- Given problem: Convert the lines of the listing below, from the line with "elevation (m): 3200" up to and including the line with "catalogue / barcode: US 2577573", into a JSON list of strings with one string per line, leaving out any blank lines.

--------------------------------

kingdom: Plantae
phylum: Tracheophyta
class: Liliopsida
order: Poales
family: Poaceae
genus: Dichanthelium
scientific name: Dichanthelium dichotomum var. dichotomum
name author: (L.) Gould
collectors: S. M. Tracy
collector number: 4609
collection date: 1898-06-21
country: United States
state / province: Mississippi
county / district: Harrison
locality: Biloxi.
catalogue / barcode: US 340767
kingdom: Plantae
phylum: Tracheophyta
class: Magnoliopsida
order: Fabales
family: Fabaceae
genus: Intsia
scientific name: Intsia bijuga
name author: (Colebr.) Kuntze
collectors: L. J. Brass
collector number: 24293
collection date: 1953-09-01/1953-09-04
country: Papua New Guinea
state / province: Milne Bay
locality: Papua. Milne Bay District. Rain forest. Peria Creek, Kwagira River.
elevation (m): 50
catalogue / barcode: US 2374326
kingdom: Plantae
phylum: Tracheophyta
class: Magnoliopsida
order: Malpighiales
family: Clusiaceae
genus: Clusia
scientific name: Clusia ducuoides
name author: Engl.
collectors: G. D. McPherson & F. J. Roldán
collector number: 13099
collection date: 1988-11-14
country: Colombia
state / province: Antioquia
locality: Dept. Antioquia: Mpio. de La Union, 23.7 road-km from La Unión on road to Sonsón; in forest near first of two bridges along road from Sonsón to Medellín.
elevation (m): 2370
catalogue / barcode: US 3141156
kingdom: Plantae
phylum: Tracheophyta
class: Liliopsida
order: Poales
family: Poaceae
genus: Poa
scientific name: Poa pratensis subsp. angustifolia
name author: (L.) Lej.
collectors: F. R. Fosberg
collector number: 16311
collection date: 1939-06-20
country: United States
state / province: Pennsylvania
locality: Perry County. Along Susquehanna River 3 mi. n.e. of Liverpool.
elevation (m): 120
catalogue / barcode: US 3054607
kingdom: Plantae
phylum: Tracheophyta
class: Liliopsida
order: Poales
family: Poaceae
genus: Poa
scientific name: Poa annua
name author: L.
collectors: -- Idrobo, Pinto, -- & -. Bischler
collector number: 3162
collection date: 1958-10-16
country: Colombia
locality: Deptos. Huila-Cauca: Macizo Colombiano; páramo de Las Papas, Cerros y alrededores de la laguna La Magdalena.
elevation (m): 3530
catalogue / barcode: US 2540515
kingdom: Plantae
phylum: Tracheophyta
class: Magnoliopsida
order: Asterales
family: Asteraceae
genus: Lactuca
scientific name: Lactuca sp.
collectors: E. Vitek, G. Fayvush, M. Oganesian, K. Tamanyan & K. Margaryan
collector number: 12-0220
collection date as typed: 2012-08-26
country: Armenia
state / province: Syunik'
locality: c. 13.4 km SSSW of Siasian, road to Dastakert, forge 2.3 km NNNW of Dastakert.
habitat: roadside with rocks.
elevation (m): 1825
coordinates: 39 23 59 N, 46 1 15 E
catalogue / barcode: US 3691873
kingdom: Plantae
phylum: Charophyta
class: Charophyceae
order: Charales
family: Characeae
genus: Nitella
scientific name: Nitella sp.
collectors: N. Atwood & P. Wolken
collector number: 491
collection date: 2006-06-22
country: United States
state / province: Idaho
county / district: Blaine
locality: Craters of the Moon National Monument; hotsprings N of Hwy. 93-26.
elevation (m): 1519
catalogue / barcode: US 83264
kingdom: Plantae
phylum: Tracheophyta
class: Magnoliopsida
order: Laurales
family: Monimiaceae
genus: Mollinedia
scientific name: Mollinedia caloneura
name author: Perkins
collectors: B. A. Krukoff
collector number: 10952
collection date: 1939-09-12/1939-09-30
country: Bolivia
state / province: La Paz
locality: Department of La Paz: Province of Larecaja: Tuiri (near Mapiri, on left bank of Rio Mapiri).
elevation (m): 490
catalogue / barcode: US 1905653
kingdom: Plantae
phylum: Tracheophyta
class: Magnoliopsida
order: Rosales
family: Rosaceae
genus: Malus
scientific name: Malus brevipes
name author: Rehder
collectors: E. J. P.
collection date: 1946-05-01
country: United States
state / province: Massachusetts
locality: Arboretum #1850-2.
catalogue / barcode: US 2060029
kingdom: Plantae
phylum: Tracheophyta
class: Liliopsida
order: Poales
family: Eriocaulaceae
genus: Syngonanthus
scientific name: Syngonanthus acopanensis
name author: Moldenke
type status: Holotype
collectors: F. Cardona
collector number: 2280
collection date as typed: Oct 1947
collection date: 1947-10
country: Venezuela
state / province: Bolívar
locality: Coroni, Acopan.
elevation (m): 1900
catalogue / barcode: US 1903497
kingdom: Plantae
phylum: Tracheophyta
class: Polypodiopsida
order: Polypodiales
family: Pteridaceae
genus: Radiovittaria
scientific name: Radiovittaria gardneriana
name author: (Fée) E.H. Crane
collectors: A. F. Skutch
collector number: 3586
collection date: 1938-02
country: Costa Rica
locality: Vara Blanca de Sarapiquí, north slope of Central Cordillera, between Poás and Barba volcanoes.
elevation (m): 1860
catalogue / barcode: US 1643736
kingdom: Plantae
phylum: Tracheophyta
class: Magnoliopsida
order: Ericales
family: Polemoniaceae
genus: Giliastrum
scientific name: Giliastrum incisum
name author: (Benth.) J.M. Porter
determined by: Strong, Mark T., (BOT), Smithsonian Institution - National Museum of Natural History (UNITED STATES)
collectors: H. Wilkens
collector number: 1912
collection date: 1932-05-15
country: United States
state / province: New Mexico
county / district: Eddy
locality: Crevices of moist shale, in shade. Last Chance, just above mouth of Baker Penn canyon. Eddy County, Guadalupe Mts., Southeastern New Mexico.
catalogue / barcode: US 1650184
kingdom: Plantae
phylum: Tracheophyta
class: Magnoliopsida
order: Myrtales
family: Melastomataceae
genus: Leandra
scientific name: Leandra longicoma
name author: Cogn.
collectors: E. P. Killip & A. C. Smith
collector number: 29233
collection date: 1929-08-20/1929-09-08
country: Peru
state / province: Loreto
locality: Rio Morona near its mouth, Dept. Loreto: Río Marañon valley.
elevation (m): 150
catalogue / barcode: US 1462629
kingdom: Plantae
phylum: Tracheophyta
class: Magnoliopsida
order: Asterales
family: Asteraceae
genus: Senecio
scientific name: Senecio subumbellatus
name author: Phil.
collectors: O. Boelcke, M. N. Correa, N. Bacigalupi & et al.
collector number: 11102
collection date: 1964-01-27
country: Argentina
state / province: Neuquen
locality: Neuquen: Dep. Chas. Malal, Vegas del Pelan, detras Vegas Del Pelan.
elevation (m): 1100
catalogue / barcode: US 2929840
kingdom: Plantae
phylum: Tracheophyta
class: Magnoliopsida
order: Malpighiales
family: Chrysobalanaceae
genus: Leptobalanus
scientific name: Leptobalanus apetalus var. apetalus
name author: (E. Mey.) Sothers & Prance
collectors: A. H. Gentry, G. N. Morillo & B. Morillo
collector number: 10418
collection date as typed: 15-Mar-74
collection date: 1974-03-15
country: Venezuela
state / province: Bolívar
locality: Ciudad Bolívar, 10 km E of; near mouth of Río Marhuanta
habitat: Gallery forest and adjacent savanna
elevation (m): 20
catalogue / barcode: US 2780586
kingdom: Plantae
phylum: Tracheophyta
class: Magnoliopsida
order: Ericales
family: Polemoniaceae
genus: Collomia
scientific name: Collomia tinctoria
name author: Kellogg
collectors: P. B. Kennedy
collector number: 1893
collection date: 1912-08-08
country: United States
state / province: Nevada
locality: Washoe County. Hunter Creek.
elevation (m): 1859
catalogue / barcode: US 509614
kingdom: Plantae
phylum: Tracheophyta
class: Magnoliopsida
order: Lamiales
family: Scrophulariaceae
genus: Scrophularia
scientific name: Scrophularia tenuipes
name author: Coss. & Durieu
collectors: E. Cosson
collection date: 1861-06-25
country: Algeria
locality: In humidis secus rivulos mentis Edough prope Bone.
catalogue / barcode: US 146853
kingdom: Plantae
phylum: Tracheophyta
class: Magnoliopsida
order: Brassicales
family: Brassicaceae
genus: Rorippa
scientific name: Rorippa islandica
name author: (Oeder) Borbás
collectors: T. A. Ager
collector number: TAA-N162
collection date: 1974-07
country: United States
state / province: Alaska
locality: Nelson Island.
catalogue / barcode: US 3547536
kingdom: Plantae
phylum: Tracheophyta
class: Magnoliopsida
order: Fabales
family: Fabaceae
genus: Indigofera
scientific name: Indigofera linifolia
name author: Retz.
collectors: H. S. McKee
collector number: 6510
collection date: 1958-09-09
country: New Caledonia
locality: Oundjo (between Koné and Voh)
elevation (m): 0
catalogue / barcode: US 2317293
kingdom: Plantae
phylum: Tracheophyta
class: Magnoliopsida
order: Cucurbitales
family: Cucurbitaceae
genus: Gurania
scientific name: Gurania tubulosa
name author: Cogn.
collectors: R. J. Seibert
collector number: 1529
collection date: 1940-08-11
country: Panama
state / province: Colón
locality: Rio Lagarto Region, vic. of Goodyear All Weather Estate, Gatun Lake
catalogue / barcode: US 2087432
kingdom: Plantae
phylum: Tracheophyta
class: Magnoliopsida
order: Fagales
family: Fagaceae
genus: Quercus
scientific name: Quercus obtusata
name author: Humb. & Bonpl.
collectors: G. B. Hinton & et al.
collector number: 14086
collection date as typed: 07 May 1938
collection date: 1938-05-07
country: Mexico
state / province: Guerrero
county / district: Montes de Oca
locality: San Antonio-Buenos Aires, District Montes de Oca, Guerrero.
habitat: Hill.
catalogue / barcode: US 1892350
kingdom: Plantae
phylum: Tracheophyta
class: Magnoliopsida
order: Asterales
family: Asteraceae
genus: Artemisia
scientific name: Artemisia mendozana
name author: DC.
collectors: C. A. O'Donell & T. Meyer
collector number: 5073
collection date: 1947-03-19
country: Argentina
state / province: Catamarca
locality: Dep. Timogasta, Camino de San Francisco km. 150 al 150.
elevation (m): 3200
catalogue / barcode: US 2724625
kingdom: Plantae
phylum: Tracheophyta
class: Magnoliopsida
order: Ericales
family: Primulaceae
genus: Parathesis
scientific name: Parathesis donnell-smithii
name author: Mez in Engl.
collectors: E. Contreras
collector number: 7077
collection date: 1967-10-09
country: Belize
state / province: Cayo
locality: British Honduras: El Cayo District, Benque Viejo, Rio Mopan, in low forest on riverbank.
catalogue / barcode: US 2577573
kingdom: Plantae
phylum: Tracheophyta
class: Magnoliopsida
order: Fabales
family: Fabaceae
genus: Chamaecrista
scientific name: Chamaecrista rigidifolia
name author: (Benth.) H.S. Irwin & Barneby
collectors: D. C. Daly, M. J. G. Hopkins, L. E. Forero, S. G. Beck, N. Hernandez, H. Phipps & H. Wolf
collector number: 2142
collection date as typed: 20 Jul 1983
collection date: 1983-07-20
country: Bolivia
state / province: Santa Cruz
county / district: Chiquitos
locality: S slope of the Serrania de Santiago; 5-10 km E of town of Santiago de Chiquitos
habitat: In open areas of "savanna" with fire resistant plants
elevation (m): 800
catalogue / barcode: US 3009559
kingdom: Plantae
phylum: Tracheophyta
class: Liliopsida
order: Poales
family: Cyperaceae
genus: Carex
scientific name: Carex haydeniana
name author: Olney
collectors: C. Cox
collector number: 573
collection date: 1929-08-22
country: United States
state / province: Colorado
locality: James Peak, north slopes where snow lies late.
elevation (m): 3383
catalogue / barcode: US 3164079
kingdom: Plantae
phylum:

--------------------------------

- Answer to the exercise:
[
  "elevation (m): 3200",
  "catalogue / barcode: US 2724625",
  "kingdom: Plantae",
  "phylum: Tracheophyta",
  "class: Magnoliopsida",
  "order: Ericales",
  "family: Primulaceae",
  "genus: Parathesis",
  "scientific name: Parathesis donnell-smithii",
  "name author: Mez in Engl.",
  "collectors: E. Contreras",
  "collector number: 7077",
  "collection date: 1967-10-09",
  "country: Belize",
  "state / province: Cayo",
  "locality: British Honduras: El Cayo District, Benque Viejo, Rio Mopan, in low forest on riverbank.",
  "catalogue / barcode: US 2577573"
]